**Document text**
Re: [PATCH 2/2] nfsd: Don't leave work of closing files to a work queue.

Chuck Lever <chuck.lever@xxxxxxxxxx> · Mon, 4 Dec 2023 18:48:12 -0500

On Tue, Dec 05, 2023 at 09:21:08AM +1100, NeilBrown wrote:
> On Tue, 05 Dec 2023, Chuck Lever wrote:
> > On Mon, Dec 04, 2023 at 12:36:42PM +1100, NeilBrown wrote:
> > > The work of closing a file can have non-trivial cost.  Doing it in a
> > > separate work queue thread means that cost isn't imposed on the nfsd
> > > threads and an imbalance can be created.
> > > 
> > > I have evidence from a customer site when nfsd is being asked to modify
> > > many millions of files which causes sufficient memory pressure that some
> > > cache (in XFS I think) gets cleaned earlier than would be ideal.  When
> > > __dput (from the workqueue) calls __dentry_kill, xfs_fs_destroy_inode()
> > > needs to synchronously read back previously cached info from storage.
> > > This slows down the single thread that is making all the final __dput()
> > > calls for all the nfsd threads with the net result that files are added
> > > to the delayed_fput_list faster than they are removed, and the system
> > > eventually runs out of memory.
> > > 
> > > To avoid this work imbalance that exhausts memory, this patch moves all
> > > work for closing files into the nfsd threads.  This means that when the
> > > work imposes a cost, that cost appears where it would be expected - in
> > > the work of the nfsd thread.
> > 
> > Thanks for pursuing this next step in the evolution of the NFSD
> > file cache.
> > 
> > Your problem statement should mention whether you have observed the
> > issue with an NFSv3 or an NFSv4 workload or if you see this issue
> > with both, since those two use cases are handled very differently
> > within the file cache implementation.
> 
> I have added:
> 
> =============
> The customer was using NFSv4.  I can demonstrate the same problem using
> NFSv3 or NFSv4 (which close files in different ways) by adding
> msleep(25) to for FMODE_WRITE files in __fput().  This simulates
> slowness in the final close and when writing through nfsd it causes
> /proc/sys/fs/file-nr to grow without bound.
> ==============
> 
> > 
> > 
> > > There are two changes to achieve this.
> > > 
> > > 1/ PF_RUNS_TASK_WORK is set and task_work_run() is called, so that the
> > >    final __dput() for any file closed by a given nfsd thread is handled
> > >    by that thread.  This ensures that the number of files that are
> > >    queued for a final close is limited by the number of threads and
> > >    cannot grow without bound.
> > > 
> > > 2/ Files opened for NFSv3 are never explicitly closed by the client and are
> > >   kept open by the server in the "filecache", which responds to memory
> > >   pressure, is garbage collected even when there is no pressure, and
> > >   sometimes closes files when there is particular need such as for
> > >   rename.
> > 
> > There is a good reason for close-on-rename: IIRC we want to avoid
> > triggering a silly-rename on NFS re-exports.

(Records from a data source)
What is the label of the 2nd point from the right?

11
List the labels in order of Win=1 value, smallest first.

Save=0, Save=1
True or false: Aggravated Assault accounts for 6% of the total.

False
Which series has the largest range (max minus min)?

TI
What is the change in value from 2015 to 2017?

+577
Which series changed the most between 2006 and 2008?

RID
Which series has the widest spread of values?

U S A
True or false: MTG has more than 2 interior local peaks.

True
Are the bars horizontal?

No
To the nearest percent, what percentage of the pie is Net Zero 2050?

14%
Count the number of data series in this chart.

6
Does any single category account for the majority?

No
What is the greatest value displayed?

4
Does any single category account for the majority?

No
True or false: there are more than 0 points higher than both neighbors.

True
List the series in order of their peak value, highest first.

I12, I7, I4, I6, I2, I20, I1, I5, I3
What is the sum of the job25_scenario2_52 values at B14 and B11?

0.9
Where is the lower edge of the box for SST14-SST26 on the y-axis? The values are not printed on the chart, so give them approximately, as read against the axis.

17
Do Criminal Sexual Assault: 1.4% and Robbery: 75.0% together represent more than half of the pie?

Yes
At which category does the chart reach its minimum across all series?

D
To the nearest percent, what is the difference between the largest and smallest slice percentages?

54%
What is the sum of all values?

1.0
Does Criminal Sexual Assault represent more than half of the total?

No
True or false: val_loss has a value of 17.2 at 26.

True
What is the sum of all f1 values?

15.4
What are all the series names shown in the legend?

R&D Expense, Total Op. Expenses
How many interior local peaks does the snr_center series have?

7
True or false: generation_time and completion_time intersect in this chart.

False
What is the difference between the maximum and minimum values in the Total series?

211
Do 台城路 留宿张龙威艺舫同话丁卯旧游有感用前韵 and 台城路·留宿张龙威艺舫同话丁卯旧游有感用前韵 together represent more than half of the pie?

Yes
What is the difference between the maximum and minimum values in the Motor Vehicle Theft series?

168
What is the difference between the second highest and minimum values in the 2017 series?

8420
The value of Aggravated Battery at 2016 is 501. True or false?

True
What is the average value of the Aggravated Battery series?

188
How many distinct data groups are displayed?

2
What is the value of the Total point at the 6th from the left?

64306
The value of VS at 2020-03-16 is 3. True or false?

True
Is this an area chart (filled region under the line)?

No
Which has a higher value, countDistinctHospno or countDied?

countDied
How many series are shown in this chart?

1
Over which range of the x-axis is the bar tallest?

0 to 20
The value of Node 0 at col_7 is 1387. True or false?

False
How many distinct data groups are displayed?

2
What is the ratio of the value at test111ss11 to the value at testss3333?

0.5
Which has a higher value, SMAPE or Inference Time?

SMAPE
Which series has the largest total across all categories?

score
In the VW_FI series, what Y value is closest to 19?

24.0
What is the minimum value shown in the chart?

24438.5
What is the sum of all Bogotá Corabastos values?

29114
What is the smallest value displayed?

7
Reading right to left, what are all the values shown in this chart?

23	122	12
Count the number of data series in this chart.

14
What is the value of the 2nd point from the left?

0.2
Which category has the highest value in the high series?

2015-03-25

**Exercise instructions**
(a) In the NFSD patch thread, what reason does Chuck Lever give for close-on-rename?
(b) Reproduce the passage of the NFSD patch thread from "Re: [PATCH 2/2]" to "can be created.".

**Responses in order**
(a) To avoid triggering a silly-rename on NFS re-exports.

(b)
Re: [PATCH 2/2] nfsd: Don't leave work of closing files to a work queue.

Chuck Lever <chuck.lever@xxxxxxxxxx> · Mon, 4 Dec 2023 18:48:12 -0500

On Tue, Dec 05, 2023 at 09:21:08AM +1100, NeilBrown wrote:
> On Tue, 05 Dec 2023, Chuck Lever wrote:
> > On Mon, Dec 04, 2023 at 12:36:42PM +1100, NeilBrown wrote:
> > > The work of closing a file can have non-trivial cost.  Doing it in a
> > > separate work queue thread means that cost isn't imposed on the nfsd
> > > threads and an imbalance can be created.